2 Ağustos 2011 Salı

Üşürsün

Yaşlı, oturuyordu. Uzaktan seyrediyor, anlayamıyordum. Ayaklarını toplamış, oturduğu sandalyenin altındaki demire koymuştu. Neden böyle rahatsızlık verecek bir şekilde oturmuştu?

Yaşlı, bakıyordu. İnsanların göremediği bir boşluğu görmüş, o boşluğu dolduruyormuş gibi bakıyordu. Baktığı tarafa doğru baktım. Göremedim. Bir an irkildi; ellerini başına götürdü, kaşıdı hızlı ve sertçe. Korktum. Bakmaya devam etti aynı yere.

Ben, kalktım. Yaşlının yanına gittim, oturdum. Yaşlı, dönüp bakmadı. Ayaklarını biraz daha topladı, aynı şekilde fakat olduğundan daha huzursuzca oturmaya devam etti.

Ben, merak ettim. Sordum.

- Dayı! Dedim. Bir an sustum, sonra devam ettim.
- Rahatsız olmuyor musun? Toplamışsın ayaklarını. Bak, diğerleri nasıl da uzatmışlar.

Ben, sustum. Pişman olmuş gibi önüme döndüm, durdum. Çevirmeden başını.

- Üşürsün. Dedi.

Yaşlı, konuştu. Tekrarladı.

- Üşürsün, üşürsün. Soğuk. Soğuktur. Beton. Üşürsün.

Her biri kısa cümleler kurdu, sustu. Baktım. Bir doluyu boşaltıyormuş gibi baktım. Yanına çektim sandalyemi, yaşlı gibi oturdum.

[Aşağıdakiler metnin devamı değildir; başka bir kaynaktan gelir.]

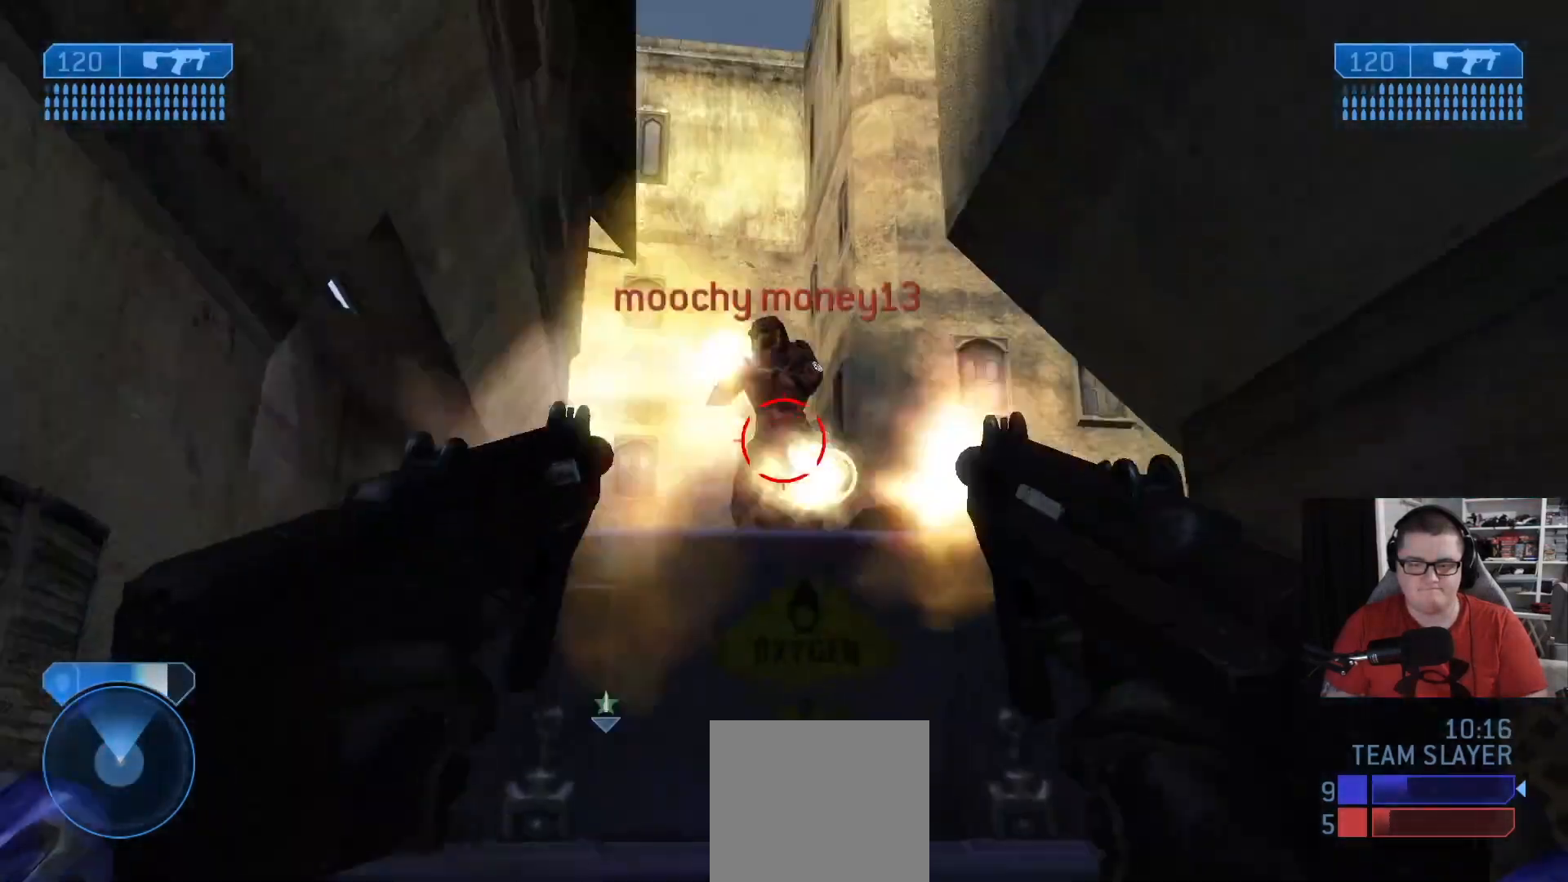
{"buttons": ["L2", "R2"], "left_stick": "down-left", "right_stick": "down", "events": [[41, "left_stick", "down"], [166, "right_stick", "down"], [500, "left_stick", "down-left"]]}
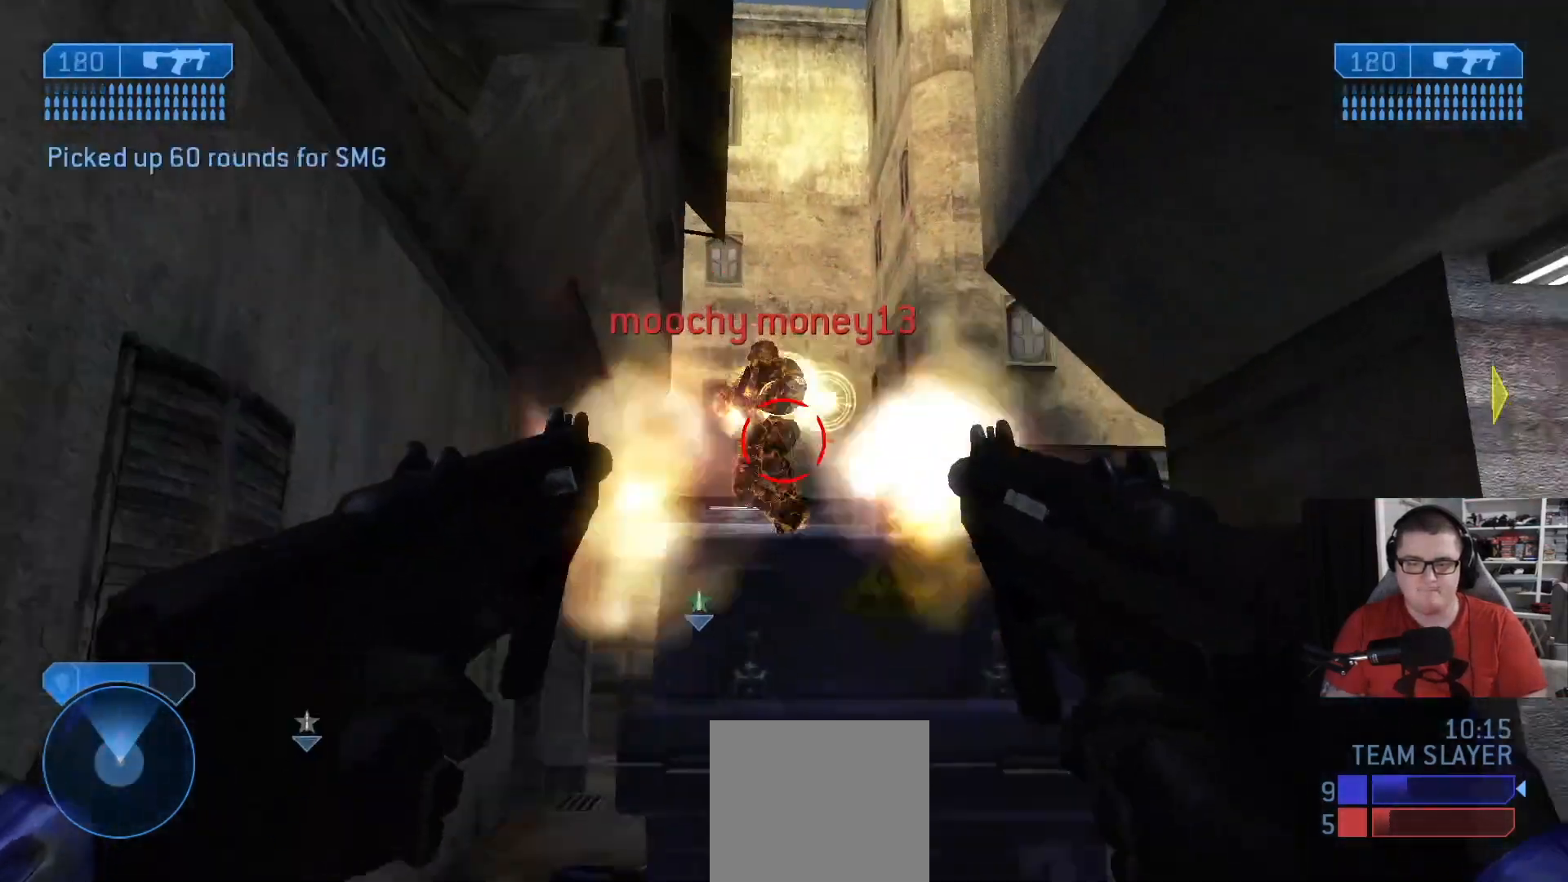
{"buttons": ["L2", "R2"], "left_stick": "down-left", "right_stick": "up", "events": [[334, "right_stick", "right"], [375, "left_stick", "down"], [501, "left_stick", "down-left"], [501, "right_stick", "up"]]}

Yaşlı, doğruldu. Attı elini cebine, eski bir çakı ve ucu yarım yontulmuş bir sopa çıkardı, yonttu.

Ben, sordum.

- Neden yontuyorsun o sopayı dayı? Ne iş yaparsın?

Yaşlı, kalktı. Bakmadı benden tarafa, yürüdü.

- Çocuklar. Dedi.
- Deli. Kızdırırlar. Yaramaz çocuk. Adı Ali. Kızdırır. Deli. Deli.